Danko '100 describes control architecture wherein tool position information from measurement is not required in the machine kinematics transformation. Instead, the calculated tool position of the virtual machine can be used for the kinematics transformation. This is because the tool motion and the kinematics of the real machine may not accurately follow the desired tool motion of the virtual machine. Embodiments of Danko '100 can compare a virtual, potentially errorless, desired reference tool position with the measured tool position. The velocity control signals to the actuators can then be modified by closed-loop feedback control, or other suitable means, in such a way that the difference between the measured real tool position and the reference tool position is reduced or minimized or eliminated. However, in some cases, the reference position derived from a kinematics model may not be achievable with a real machine having dynamic limitations.
Accordingly, it would be desirable to provide a control method and system for controlling a hydraulic machine which can adapt to the dynamic limitations of a real machine.
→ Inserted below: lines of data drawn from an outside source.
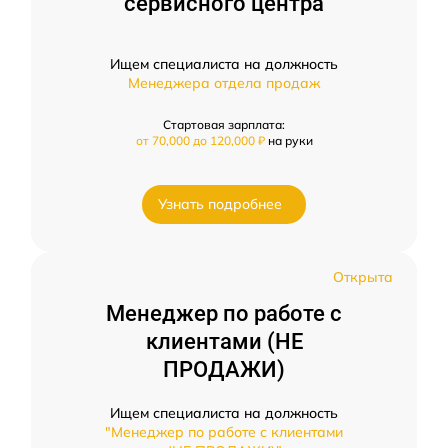
сервисного центра
Ищем специалиста на должность
Менеджера отдела продаж
Стартовая зарплата:
от 70,000 до 120,000 ₽
на руки
Узнать подробнее
Открыта
Менеджер по работе с
клиентами (НЕ
ПРОДАЖИ)
Ищем специалиста на должность
"Менеджер по работе с клиентами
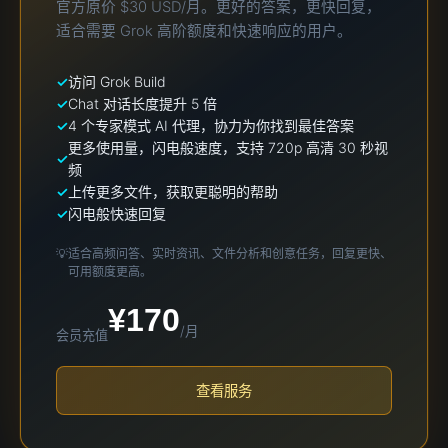
官方原价 $30 USD/月。更好的答案，更快回复，
适合需要 Grok 高阶额度和快速响应的用户。
访问 Grok Build
Chat 对话长度提升 5 倍
4 个专家模式 AI 代理，协力为你找到最佳答案
更多使用量，闪电般速度，支持 720p 高清 30 秒视
频
上传更多文件，获取更聪明的帮助
闪电般快速回复
💡
适合高频问答、实时资讯、文件分析和创意任务，回复更快、
可用额度更高。
¥170
/月
会员充值
查看服务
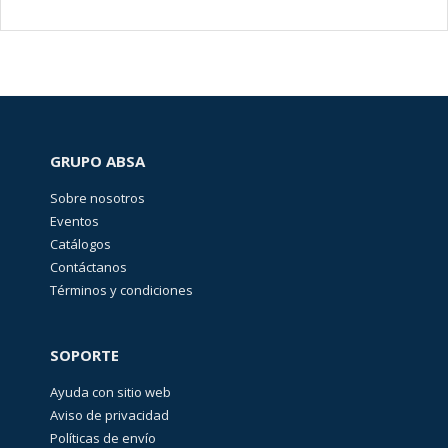
GRUPO ABSA
Sobre nosotros
Eventos
Catálogos
Contáctanos
Términos y condiciones
SOPORTE
Ayuda con sitio web
Aviso de privacidad
Políticas de envío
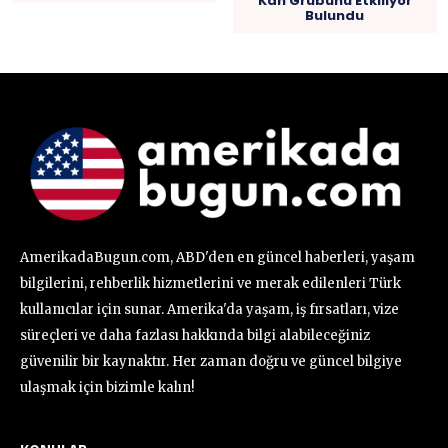
Kan Grubunu Etkiliyor
Bulundu
AmerikadaBugun.com, ABD'den en güncel haberleri, yaşam
bilgilerini, rehberlik hizmetlerini ve merak edilenleri Türk
kullanıcılar için sunar. Amerika'da yaşam, iş fırsatları, vize
süreçleri ve daha fazlası hakkında bilgi alabileceğiniz
güvenilir bir kaynaktır. Her zaman doğru ve güncel bilgiye
ulaşmak için bizimle kalın!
The foregoing description of background art may include insights, discoveries, understandings or disclosures, or associations together of disclosures, that were not known to the relevant art prior to the present invention but which were provided by the invention. Some such contributions of the invention may have been specifically pointed out herein, whereas other such contributions of the invention will be apparent from their context. Merely because a document may have been cited here, no admission is made that the field of the document, which may be quite different from that of the invention, is analogous to the field or fields of the present invention.